CRASH (2004). Otra de esas películas que uno ve más de una vez. Su director es Paul Haggis, al que admiro por sus magníficos guiones (“Million dollar baby”, “Cartas desde Iwo Jima” –ambas dirigidas por Clint Eastwood– y “En el valle de Elah” son extraordinarios). Con CRASH construyó una película admirable, tanto como guionista como realizador.
Un automóvil ardiendo, caen los primeros copos de nieve, y, mientras suena una suave canción, los personajes van pasando ante nosotros para cerrar el círculo que se abre cuando se produce un primer accidente de coches.
Varias vidas, aparentemente sin conexión, lenta pero inexorablemente se van cruzando en este retrato de la sociedad americana, con alguna pequeña concesión, en la que impera ante todo la diversidad cultural, la soledad, la falta de comunicación y el desasosiego de una convivencia que se va descomponiendo en mil fragmentos.
Hay escenas sublimes: el disparo del desesperado comerciante persa contra quien cree que es el causante de su desdicha justo cuando se interpone entre ambos la hija pequeña con un resultado desgarradoramente inesperado, o el amargo e hiriente reproche de la madre a su hijo detective de policía (estupendo el papel de Don Cheadle) por la muerte de su hermano pequeño, o, por supuesto, la escena en la que el agente John Ryan, que interpreta Matt Dillon, rescata de una muerte segura a la mujer que días antes había humillado innecesariamente.
La película, de un ritmo sosegado pero con el engranaje de un reloj, avanza retratando a cada uno de sus múltiples personajes, y todos ellos, incluso los que apenas tienen una línea de diálogo, están tan perfectamente definidos que al poco les conocemos y compartimos sus frustraciones y sus miserias. El oficial Ryan vive amargado por la situación desesperada de su padre que padece unos dolores insoportables por una enfermedad sin remedio, y esta amargura la vuelca contra los demás (la pareja que sorprende divirtiéndose y a la que veja, la empleada del seguro médico que ha de soportar sus insultos racistas), y Matt Dillon, sin embargo, hace que su personaje, antipático y repulsivo, nos conmueva. El detective Waters (Cheadle) lucha por ganarse a una madre que sólo sabe reprocharle cada cosa que hace, y sus esfuerzos por recuperar su afecto fracasan tan estrepitosa como injustamente. Cuando, hundido por la pena, deja a su madre en el tanatorio y avanza por el corredor, su rostro desencajado lo expresa todo. Dos actuaciones admirables.
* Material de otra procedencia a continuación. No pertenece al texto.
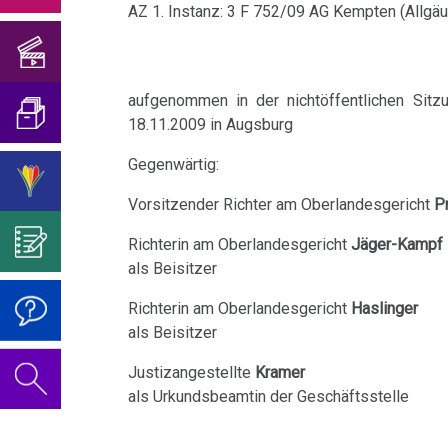
Hilfe...
Geburtstagskonzert
und
AZ 1. Instanz: 3 F 752/09 AG Kempten (Allgäu
Mein
von
sog.
-
Blasenkrebs
2018
Übersetzungen
Studentenmädchen
der
Viren?
Überzeugen
Stopp
Brustkrebs
Psychosomatik
Sie
Geburtstagskonzert
Was
dem
Interview
Über
aufgenommen in der nichtöffentlichen Sit
mich...
2019
ist
Genozid!
Bulimie
18.11.2009 in Augsburg
für
Abgrenzung
die
Wissenschaft?
Report
von
Autorin
Im
Das
19.01.
Gegenwärtig:
Darmkrebs
München
der
des
Sinne
Video
Vorsicht
-
Vorsitzender Richter am Oberlandesgericht
P
Rectum-
Psycho-
Bildungsprogramms
von
zum
Impfung
Dr.
Telefon-
Ca
Richterin am Oberlandesgericht
Jäger-Kampf
Onkologie
Dr.
Geburtstag
Hamer
Interview
....
als Beisitzer
Zum
Hamer?
2022
/
Eierstock
für
Germanische
Jahre
Nachdenken:
Richterin am Oberlandesgericht
Haslinger
Gutdenkmenschen
NEWS
Heilkunde
1990
Redlichkeit
Dr.
Impfungen
als Beisitzer
Hautveränderungen
2010
-
und
Hamer's
20.01.
Justizangestellte
Kramer
Verhaltenscode
Neurodermitis
2000
geistiges
Geburtstag
-
als Urkundsbeamtin der Geschäftsstelle
Gespräch
Eigentum
2023
Biologische
Dr.
Melanom
mit
....
Zum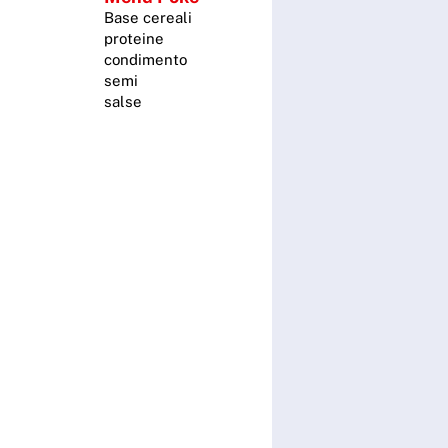
Base cereali
proteine
condimento
semi
salse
Y las otras historias, que, como digo, se van engarzando unas a otras, son de una precisión milimétrica: la familia persa y la historia del revólver, el cerrajero hispano cuyo aspecto despierta los recelos más irracionales y que resulta ser uno de los personajes más entrañables con el relato de la capa invisible que regala a su hija, y que tan importante será en el desarrollo de la historia, el fiscal al que han robado su vehículo y la soledad tan inmensa en la que vive su mujer (Sandra Bullock, en el único papel en el que me ha parecido que actúa de verdad), la criada de ésta, la ayudante del fiscal –casi no habla durante la película, pero su presencia siempre nos sugiere una historia que no se nos cuenta pero que adivinamos-, el director de televisión, humillado por todos y que ha sido capaz de vender su dignidad con tal de formar parte del mundo al que ahora pertenece, por supuesto los dos chicos negros que roban el vehículo del fiscal y que posteriormente atropellarán a un chino…
Muchos personajes, sí, pero ninguno sobra, porque todos van confluyendo en un epílogo algo esperanzador, tal vez incluso condescendiente, pero ha habido antes tanto desgarro, tanta tristeza y tanta desolación en todas esas vidas, que se agradece ese final en el que Paul Haggis, finalmente, intenta salvar a sus personajes de esa jungla en la que permanentemente hay colisiones (crash) culturales, físicas, sentimentales y morales.
Crash es, además de buen cine, buena literatura, un magnífico relato.